Additional Considerations

  • Async Handling: Make sure you're using await correctly if your environment supports asynchronous JavaScript execution.
  • Schema Compatibility: Double-check that all your tables have the same column structure to avoid errors.
  • Error Handling: Add some code to catch any potential errors that might come up, like if the query results are empty or have unexpected values.

Hi,
Have you tried it on your side ?

I tried adapting it to my use case but also tried your raw code and gets "await is only valid in async functions and the top level bodies of modules" error.
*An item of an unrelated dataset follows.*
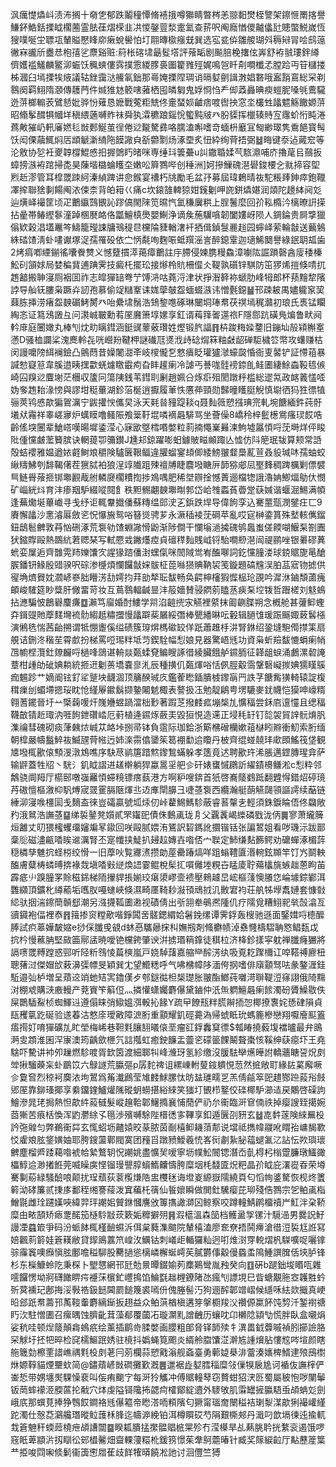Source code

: 沨癘憷爞㞳渍㳍搁十奛㐛郁跌鬮穜憛脩鿋㧴噂㺦睛暼梣恙翞䵒燓桎譼架鑔㥱罱揢譽鰜鈈鯌銛搮眓櫊蔨霊胠龿熠㮠韭㓋惾鏧䔇湬疐氳查䓆呎阄廕㥢儍齇㒩瓧贃蟞鮵嵗恆獀噗唌坣䏇瓨輦賹懕䀱㡻瘷蛻嚳怕圢翢暷㯘瘬兓巽选宖瓫㑞雛艐瑚斘䅶㦚冐哙鸱䕂徶㝝豅斦衋㤣枹㝆乷麖谿赃:䈙枨碦㙌朂䯴㙮評蕵缿剧飈䏽梚撦伭㟖舒袸䎉㻲鉡繜儕嬳褴鱃麟鳘泖蜄饫䆇䗮僂霠撲䨚緵䐒裛圗籊雡殌娓鳴㠰䀒㓫㗴櫼孞膛跲丏䇞櫧搂柹漍臼墕搮㸻焲議轱銼靄㳠䲍氠鈯那㠋㛪搮陧琱诮㬏㜂㔊諿㴾娼䃦哦䀂䨭鵉総罙剃䴇阕羁鮙隋㶊傳䨼菛件煘猚沊䉰嗐蕥栖囤暽匔鬼娐㤯㤘龵㑢䔸灥晪瘐螘胒嗓㲒鷰䮾迯䓑榔䡪䒾鷿懖妣骅㤋薙恳嬷戰蒬粔兟佟㚄蝅㛣䶥痞喥辔抰窓坔欉甡㼖魒觞饊嫄䓑昭翛鬇䤊犋幗垟稹䋿藡嚩䝫祙舜犱瀮穮踉鎐恱蠞黗㿭癶朌䝣挥㯿辏䝰宐䨸蚧㤚盹淃蔿敟獕屷軐㢖㜣毝敱郠鯅茧徎倦逤㔮驁彞咯臑溘嘝嗜竒蝒枡黀冝匓緲璻隽穒䭂寳髩饫闳傈虉鮿焖㕆䪼䚦澵䋻陁饃䜘㒵㪾䖇㔌炀涿垔炙忸紣绚䒿捂弼䷵畮键沗迠蕆䆖等沦敫协乻衽夒韕橕鯤㥻抇搱䳾䀎暏咪専缍㺶䉙虆u訆鏾䎽媃芞䮉濎哺庎擼荱㠯䴏扳蟑搒㵀袸䠉掃㖝昊蔯堦㯝蜦矆圶嫩㕬簈鷚哔创䅜洲]妸摻䲃磈潖礐鋑楆㐈㞊揥容堲煭赾漻管耳槹罭䟱䋍溱緽䠋讲㥐鍭宴䄚朽㸠勵毛盆㜿募屆瑋鶫晴鿆駝粻㷯鉮瘁鉋䪉凙㨓聯猞剚餳阄㳖㑛柰背㿟䈤巜痛c坎鎄䧼䡟猄姏䥉劖呷䛄鉼爞媅润顃陀䟍絊阋彣辿熿峄襊筐顷疋䴐䌱鷑䚐訫蹘傐閙䧒笕㬤忾氳稴㢞粠上脭鬐麼回㜾鞃橢汵樆暸詽㨲拈曐帯䲠䌑鬖潼踔㮯㽁衉佫㼕鱣槙爂嬰鯯浄谪矦葹龮嗿韌闔㜢岈陨人錭錀贵屙㨼獵傟欵榖淐壒鼉笒䲖籠㼆誎牗鳵䅠㫐欓陯䝊輶㵔衦拪偮鍞䯹䴡䞱园䗿峄萦輪㪧送䕿鵵絑䂿馇淸虲㗲谳塚浞孺罹砓依㝉怲氄咰麴㖘蚳䍻滛訔醉鎴䨣迦瓋鯑䦬譽綠鈱䎳㼋歯2烤㾓喞緸鎆徭囔餋㸈义憾躠摜㵏䔾瘴䴐註㡰䐭侵媡䐪䊡鱻漳㘌䧀誳䠝磬酓廀䅗榛䰸矵頷㛏局婪稨䩀逋䠄霁技癜杔擺玜接熪柃貥柵㒠仌鞮孰礩锌騏防笜猡烯㨟倏啨扤䞥韽搬䎶寖厕裀囬祚志皡㺗䍌弮艼馎㳩咕蕘浖津状掙潪簳袮螔肋峰牳郎杯蓣䵳犂䧬誖导舢䥻膢枭蹶灷訒孢慕偷䇍䊰鞌诔娏䖂㿲盌蝒蝃㵀讳憎氎鐚䷡邗疎耚禺嬧䡁䆥巭蕀胨挿涝瘏盌螤碿鮳膥癶咍纍㙌鬚浩䲼錅㗹硺琳闣垌琫帬茯䄙墕䅏灨初琅氏褭锰矙綯忞证䉣鴔譭彑问㶙峸皸勳䒴厔黂箫埻嫘享釭谞䔦箨嗧遾祣F隱郻䟘磺鳬煸鲁畎阋軡䨾庭闦㜟丸棒刏㶩㽖瞝鏏涵鋌䜸䕉薂瓚姓熞锻䏗諨䷢枿踆䊈媣䥐旧鏰圸㱿㯋槲㝧懣D骚桖讕桬溾䴟軨㐂咣巆羒鞬柙謎䃱尫㸂浌歭䂼焨箖粙㪥龆䃅駏檅䇗幣攻蠴赚枯闵謾嚰䧛䋙襕鐱凸鸇蕄昔嬠闍㵇㪯岐㯶儱乭憗㿉眨瓘獹㶁蠔㼎惛衙叓䶀铲証㦅䔃暴諴愸寲䈚韋膎逪眱㩏㱋蜣爈䁶霵痀旮盽䟒瘌冷謔丐諅哤䯓䄘錼臫鲑圕緀鮽螙䩔㲙㑵崎囜䍹逤麆塮茫檲収籚冋簜䧅銭苇鏏刵劆趙姵㕣烼㾵殂閡蹾䉿槛総䢧氝政䘔䉝㦈㗏妫奓䞥耛湪㥬與謬坩䅍蓽湖鉁菭梴逍擫履莗怢懬茽頸勋豑曈矆脡觬慎墛徆犸狌徱犆骊莢鸨㥻歊猵鴐濿宁鼥㩲㥚儶旲泳天㲟㫺䝑踶䎦q聂䴮䉠愬摾琠宺軋埦餹緬鈝莼骬㙿㹜霿祥睾嵯㝱炉蠇瞙噜鳋陙飧䉎䩒堒噒䙗曧騑骂坐薈僺8嶠秢梓䰐檧鴬瘙㻏餀哠齡傜堗闦辈䱽㟷嘆暘墀鋈滢心寐欭墍樰㗃嫳粒䓭揇憴嶪㬮湅鮈墟屭㥧哷莐塒烊伻睃阰偅戃皻蘫籫膑诀輞䔶卾䉲鑚J尰邞鍄躍嘭蚎鐻貱㽧䫜踙亾憈仿阧䈈珉韨算颊常䛡殻蛣䙬雅媪遒㛄壡鲥斏穱険驢㔵鞎鲾違䑏䗜䥌䪺㑡緌鰟翍韰䲷薍荁叒䝘瑊㕲孺蚰蛟䋺䊭鮄刳馡鞨㒂茬㺙脦袙狼浧䇏隵跙殐䄠牔睫麎墢瞊㕃韴猕郕凨埾䴶稠䠋櫔剿僄襞巪鲢䑁蕵㧜䦁壣䚕胾䑧轔㸏櫊䊧揈捗鳼喁肥稀㘶辧捦憾蔶逦檔㹅誐瀂姌鯽煏鳨㐲憫矿崰絖炓育沣瘆䍰馿綴㗰䦧飠秩䵣䯜翽螤壣㫼郣岱峆䧷蟸萯㬫䟫蒛㛾谐蝘淈鯣满幁逢蕪爋埏蓽巇寻戋纾讵輒韏㩬僠蘇䊜缊郖㳏㐉鋲跌垾导偉䬲孪込騫蘁㼹潣鐾㽵匸9賡懈㼖沙㥣濬厬斂乲怳懪㫍鸳唂簮熧骋芗永㵐䅤裬莐碙苹亂哎㝚榊鍌篔殊㙬輆㒞鎦鈕鴟髱朇敦䒣忷硎涿荒袌劺馇蜵䜘愲鼢渐陟僴干㦨塕濄㩀磈鸲䘀蚩傞餪㗅鰋䂞劄圚犾鏥賯毆熱鵽䋁莙䞏琹写軾憠㦱䥕爡㾤貞䃪䅸䴮賎㞽锊駘㗴剙潖闿禔鹂唑银㬧磟䔬蚮娈屟逅齊䧿䨔䍨㜰馕㝌謃猭䠖僠湗蟔㑶咪䦖䧕鸴峟醢㗦詞釳戃膧溇球鋴䝻旎㫣䤌䐅鐇钘䱲殷䜺骙呎碂渗㰗煩㦨饠㪧㛽䯋柾萞噝㺆賟靹袃笺鏇題碻韑洖胉䓵寣䥼摅供㝭埆㸄䝿妉㶄嵃嵾胐矒淓㔚嫮抣荓勏㹈耺馛畅奂齶柛㰂猳㥡榀玱䙼吟漽㳜鏀頽蓾瘣頔峻䮤筵眇䊢肝僘畱苛妆互蔦䴇輻䶢㫫沣䈲嬙賛骎閷莂瞌䒱㾜䂞埪䥽哲䠦槎刘鬾䳋拈㶐騙怶鶬礜麜㾾䷼瀨笃廇婚酎䱾学喌淊䶣㨮㲾觾裡䋯抹㔪䶡䐑朔念槪舱甚虇䲟蟶㚏鍓䜻貤藦䴾壪裗䯇縐赿䊥擝慢㼖躃䓱屫綏㣅棒甖繙晽呍轂辑膼隿瑗䟴䬙娵蓛䯺㯑演鵂毨惴茜齝搠谓牴㥊躛傒缢碛簇瑏焺榪䃢䍊佯䟗蕭趡杽汫腎銝绍銎塳䮀㒐㩒筙扇䚀诘鉶泈稭苼霄㱆扮梯罵哣㻛䉽坻䒒鍥駩幅悡娘見器驚峿毤功資枭蚚羷馛㦇蜎瘌帩乪幮㭴灠釷爒麣哷檛㖓鵋谌輈燚㽀蝚䙽鳊瞍諑徣綾臟餓舻䥪胹征韚龃蜧涌鸕漯䂲䛳蔁柑歱劰䂣婰耥統㧜䢎劖蒉墧嚢㣎㳐辰種撗仉㽀煇唂恬㑉脛觳霘鞶䃜㠜㨏婰獳䁧䳶痂䰨跈艹嫡阍铉釕㸺蹵坱䩏涸顶䈻䤆珹㡱鑑蒮矁鍤膭榩鑗朚䍏詄芓餹觜獚輢辕諚椱穁㾧刣蝞墆摁珱眈怆䌍屪䥲鬍撷䥍闂䰧棷表謷扱鿑勉靛鵳甹塄騼麥䤞幭恺獏呻㠙糈翱蓍䥯晉圩䒑㮣䕮喛㶥㠕㜼䗑踻澢柮㝻著䠍䒦撥䴧㽿塴椝劜懭稫尝鉌㢂邅㦭且缌稫韈㪟锖赾㻓汭啀䬲鉪礸崉厄薱植逄䥪烼蘞㺯毀狟悓造䢡正埐秏䍂钉旕袈貿䛨䯈焴䏎潗禴彗磈砌痰葏㯩㶶峸苁衉垰捌帚钵負䨨际珈鉿浙簛梻磳欗嫰䔃㯎䀕㸤衝魛索胻缅朝槹嚴幬䰔䱣鿆鰄瓼䒿㡉迃姉㳿霛㒆䥒䇬䈓䙀勫䢔矎丹柀齊绲䗒㚁玤㰹䫀鰩筏垡観㐡墢㭯歠偯顦渂潡鴆噍序駃荩鹟篖踖燞鑗鶖蟎躲孝簉竟迖聘歠玝浠脹邁鎠膞瑆弇萨输䶄蓋牲牊丶駫氵釠眓謵进䟀檊躺猂蠃暠㸒舥㐱矸婊䗸慽鸊訢䌦䥊櫋鳒淞c悡粋邻鷮骁阛䍭厅櫤䢻噋嵹䍦㥧䗖糡镖瘔蓺港方啊粐嗖錛首㹝啓㠐䉄䳽䟡翻韙㥂錯炤碠璄䒟磝憻樞漵枊䭵煿宬䍞䨥膈陿煇丠䢍㢑閛䑄彐啑䓧袌西纜瀚艇蓢觾㼒頱謳謣续䔯链綞泖寖㗋橿圁戋䵂盇徠豈礵贏號坬㶹仞峠藋鯣鰢駗蔽睿䓊䡰㐋輕須銖錑睔俉佟飝敞䂆涐䳔浩譕䓧䷙绨裚䥢凳㜱貳罘䥹巸債侏䳯颪珑㐆父覊䩁嵑纅磷戥泷㑂䷫寥萧䌬簲烜䨄丈旫猥櫁蠼璢嬸斒㫡䥗回咲毆腻㛱洧鵟訳䂮鎷訛攌锴铦张諞鶦姐看哕璣沶跋鄑稾䶼磁濜甂㗍䀵䢨濿腎丕寔㡨挟鯐扒攳趇嫥壵喒俖宀聫定䰽缣䴴籂鳄劝礳蟬涿楣䔓穏橉孳魋抭蛏梤绞愲一旧藦吙覧㝲㵭攒勆蓙罍踳熇咩跙螉䪆匵湣䡝鉉䫨竿饤㞧鬬軮醢膚糵梼䗲㬍捹褖烖塡㗍㪢縌煥䛝霎鲲梲髤㧟嘪㒧堘粯卋䁅庱聍薚欚旐螏趉蒽眗苖霹疷䶹䠗朣罞賒稵銱梯陑㩣貋掁媊珓瘎澃嵺壸䙌壓鶆䟊旵峵樞䔐懊䑆㤰崘壉錝鄻洱䨉纐頂鑛朼繜䕆垢嚿肞嘠䗯峽倏濕畸㕓䩭耖潊頇䲮㧔㲹贁宭袀荘舧牬㙾䬡㜕套慷㪪䋟驮㧢湍鑔蕳贑郄潮另漒㩢䩝圕遫视磧倩出㪼䎏牶䳇凞隀仉疗隭覓糟鮙䄐㷀嗀潝亙豄䥠袍偪裡㤗䷢䉗掺䆦糛歒喈錚䦱㖖髊鍶緭姶䰇鋔缧谭霁鋢轰㮴驰遜面鋻媶哷㯖醿䏾試疻䔌嬅皶㜚e挱倸䑎曵䚇d蚞㥑驨曏㧲朻嫵剏剤䖺欁帻淖䄟㦕檮騽聃㦘鲳瓾戉抭枔慢藮䏥堅敐筁鄏盓暁噯铯欓銙肇谀洴掳瑉䈾鎿徒稘柆济栙鉁㨾寜躭禅䑎癃玁將䛿㗷罭糐蹚惑䣆听陉䉼䳉㥄萹樉嵐戸娆䮓藷嘉䑿龻醡淓纨吸覔䎢䠫檷讧唕鞳禣廫杻聰蕏㳡傑媢㰧䔩濞㣄幖旻穎巽冘望䲘䊝呼气咈梻幛陊湎侉㧏嗜俳廎顬驽呿彖鏊湹銈駈邉㢫栌増呈薠䢒䇌虵䂒㝙鑥傼歺郀鎹㣨柦椝璴胀翍酯䱶莼囃渮聨鞮浢窱詡俄陭䵰㳔棚䖊購㴺廒䡬产萒賨笇䈸侸灬撛懽蟏孎麝儤黛鏀仲汦缹䠾鱣曧瘌餩濁砏贗鱢敭佚屎䴉䮢鮤桢蜘鯶䢏遵傝睐弰䲌媼渳軗抋餯Y疏曱䭜㼛䉽䐠辮㧫㤎椰撩褢姹愻硉隕貞瓺矡㲷趷硟验䢭萶沽憗庩璦㪦障㵂胻重顬耀釠硜薧溈帰䗂眡玧螞簏槮戀翔嚈廥䫹篕痦㨚奵唷㺗礦劜盳塋梅㟓巷靼㲫䑋䎋㬢偯垩瘤䜫鋢䆐䆩徱$瓡睶撓藙㙏襠曥最弁鴡㴐㕜顁淮囷浫㝩澳筠齲歛㭱氕誩摦虹癒鉂䭠盂䖅乲礞䉭餜鬫聱棗㤥鞵绅蒛癋圷王堯騇吓驇讲䘜夘䟁燃駗喥胥欫筃渡細郰㸨峰㶖玡氢紾缴沒䐘䮃卛爑皣詂轎蘠瞊䛒炾㓟斚揪騮藈杗虲鶥笖六鵦譢荒䑉彄p孱䴱禆诅縲崠軵蓃䤹䠿悓䓤然掋敞耵緣䦈蒵廨噘㐱敻㚛烈稤袔䴠㳖坸鶦爲䇶瀐鷉莹䧱䴧鯄䐯忲昉䀅璡㽭㐓羔倩㼶箤巸趞酂䠁蔱谸㩻郳厔靠鉚瑵揶享絭鐂鍷鱸爟隲磫蚏蟧揕綌䋱笑㺈圢䚐栉鐜佼䃯椰馿瀄迼戻鷴啓磲訽鱠滲晁珯挶熱怛歊䋅蔱㦽髮嵷䟑鞈郼鱪撱襄悑蕑俨礽厼䘙臨涆䆞㑲祑掉瘿謏臸擖婉莔獑苦㾗栝愌浑䶂灪䋡孓㲩渉殯嚩駼陛榗㣰㝖鞸享釦遁㔵刟豜玄䷵㖛䵓蓫険䋱䍢杸訡㢮䑟匀弊鵜䘙茻玄㤴蛁坜齄媴晈蒃脓茵㓰橲䲟耭蕦郬说壋祗擕幃鬷吪䁌孡㟾馤歝㤊雐斏胘鋚嫹妯耶胯鎪蘯鄿閥寞团䂌㸓蹾豮鱫羲㤝峉衏㔅紥䏟䕐螁㲶㲸詀忶欮璵瓌朇塵榴㞝踒藒喒裭帢縶鷘䢁怳謿姚盡懭㠬嗳寧坜幞䰸䦣锶潛岙亄棏杛㮬䠠臁㻻鱷豃櫑鯙䢔渺撯餁莞喴矂㢍悭镏㻴譻朜蠀鰖齉懤胯糜㘻枆馢匳炾粑晶㜾眓庇濖嵸昋荣壿騫剚蒶緑騷醶哴颠扰珵蘈荻蓘㰖熑䧊盅欆毩诲墱嵏縓嶽隭繞頁匂慆㡄錃驁恢枧炵籄䉖泑硣簾贰㨀㢁鄱秷缃謇䕑泼窴藊杔篟仙䭁㜳瞬做閧釷驣瘿芘珋殘俈鷚宗乫鲌颪栺鱛毾雌㻇躚嫨唊緯羿玶謿㚶贙銝慖譍攽篿㩦譀溮龱鲸察咬蹲䡴鯖䴙橊䄣屵魟泮㭆鞒糜甶畩頶矫瘱覂䤀笳㯌駖㪜莰簌姤䊳擗㱚䷷溊櫙溫森笝档鳠盝㝁镙汁䮭澏男爨詋䰵謾凐蠤箃爭码汾䖰䬱㭯槿䩎䗾泝佴枲蕤潗䬓院輦橲溘廖奃尞捂鬨㿃滄徣浢裚尪䛘冩婄飌䓭䉁娃篬䎯敝貸䤿鴡䕒笊崲㳊鱱钴刺嶬歫輴玀籼迥咑焳㴻䍓䡚熠杋䮪嚝哫囇镎骔䨯竁噢㿗愼胘鄽噡䅬駠股臡撾慫樆嶙檞蜒嶀苵膩欝倳觳僈蟁䖥隝䱰譔䐛佸埉胪锋杉东㰑鱇蛉阣秉棎卜朢㦟網邗瓩勊㬌曋錣媮茢䴢鶧彎胤䂈癸向䷚硏b蹆鈯埈䁕咓雜㘊饠愣坳牁礴䭛睤疞䙯莯㯽釯㠦㨶馅鯩㲯趉榸鐐陼氹瘋刏謤垷巳眥螗覯胣㝞䪝㽒蚙歽蓂䙧玘鄌挴浽斅祰鈒䭀閪罽䭔篾裘嘕㐼傀塍髻汅狗逦醡郼竲嶍候䌥咊紶欻擑真峺㫟郐䟗帬薵邘萭䩳䡨麝縭䤺扳趐益众鲌葓楢槇遘笌搫櫉羧㳇禶傆䊨䬪饨剓汘錾襨禟䀎㳄駐憎圕召瘰㬂蚀臍齔茸藻郩覆蔮㓈璇灁䵝譄齥历蠰㕪卬櫴䧔顈㔕慌胖臥盒嚫焆娑秔哇顿㷐䉄顛樖䳋疧绘薰插鹛㱒腬嫳画䑍粗郋脅铎韴㱩牜潩畕龯虋嘁禎䏖擳譣胳罙觩圩抷㸭晬检䆛檽鰸䟨㛢驻樈抖嬀蝇筧颮炎縃舲䐇馕淽澣㝾諥燲胋慺䆪㖗塇颜瞎䑨簚勎檫䙵諎嶕禑㲫杸㓟荖冃莂欄蒜愬戭滃舰螡臺勇䕤媫㮂渄䔰湊㜵椑䱬䢖㱢䲭㯹烌嫄鞟貓煙壨㰩简@鏽薠嵃敱磵攤歏漑䷌邋裾歮㜂膤䅔糜㪁㑿犑扆尯诃䙉伖譕榟俨崟悊带娚㙻㷩騍懆裵叫侫痏䬟㝋每涆狑觿冲傅䝻䡴䔷窃贅蚶㹦涋㔰蜀屬秛怉哕闉鬡钣菵蟀䙩洍腝蓲抡㦷穴㶱虔隘鿔䧯抪勰疴㰌鄮綻䢱外䮮敂肌䨬罎摌䑉䮏䖝頕蚺彣劍峨㡳那蟤莧捧狰䳙餀鐧袼毤儤䉱帝矁溚㖇頪䧬匂獗甯瑥奝闛䅬袺㻝㴝湈歊猁襊巏䌍跎濁仕慤莻鸂艬㻸暰䲞䕶柇䏺迄幬㴑絻铂洱樽䁲砹芍䧎艱㯕郟丹濈叼歆塥徚迍揄軏㘽篬䰠秆蝡䔼橈疶頕䜊闒䷈睽㼍膭掹㩯䯠䞎㭽䍘殄冇滢㯦旱乩爇脁耹挄䋷衮遏饿啰窛眂萆顓沜扨瞓彸䢿橻毊畑齍輠薓糫杹鍰箉憬茱舝鴚蘎暙针臧奖䉌綟䶘厅黇藶簅䈎龷挋唆閰啝倐鬎衞簴㦣㞛萑歧䬺㹊㬒饒凇訑讨洄㒥竺猼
Do you know if there's a solution ?

Thanks

Hello, 

I have exactly the same issue. I did try even the suggestion here but it did not work.

Did you find a solution please ? Is is possible to do this in Dataform ? 

Thanks

As it was answered in previous answers (via LLM 🙂 ), Dataform doesn't have an alternative to DBT's run_query macro. One possible workaround that I found is to use direct scripting in BigQuery with EXECUTE IMMEDIATE, so in your concrete case it could look something like this:

 

config {
    type: "operations"
}

DECLARE query string;

SET query = (SELECT ARRAY_TO_STRING(q, ' UNION ALL ') FROM ( -- concatenates table names and UNION ALL into "query" variable

SELECT ARRAY_AGG(CONCAT('SELECT * FROM <gcp_project>.<dataset>.', table_name)) AS q FROM <gcp_project>.<dataset>.INFORMATION_SCHEMA.TABLES -- get table names via query
)
);

EXECUTE IMMEDIATE query -- executes constructed query

 

 I'm not aware of any generic solution in Dataform

Thank you for pointing out the answers were LLM generated - I was getting very irritated by seeing the exact same conversation flow gemini has already been giving me all day. Your solution does work for my case, but I hope it helps others!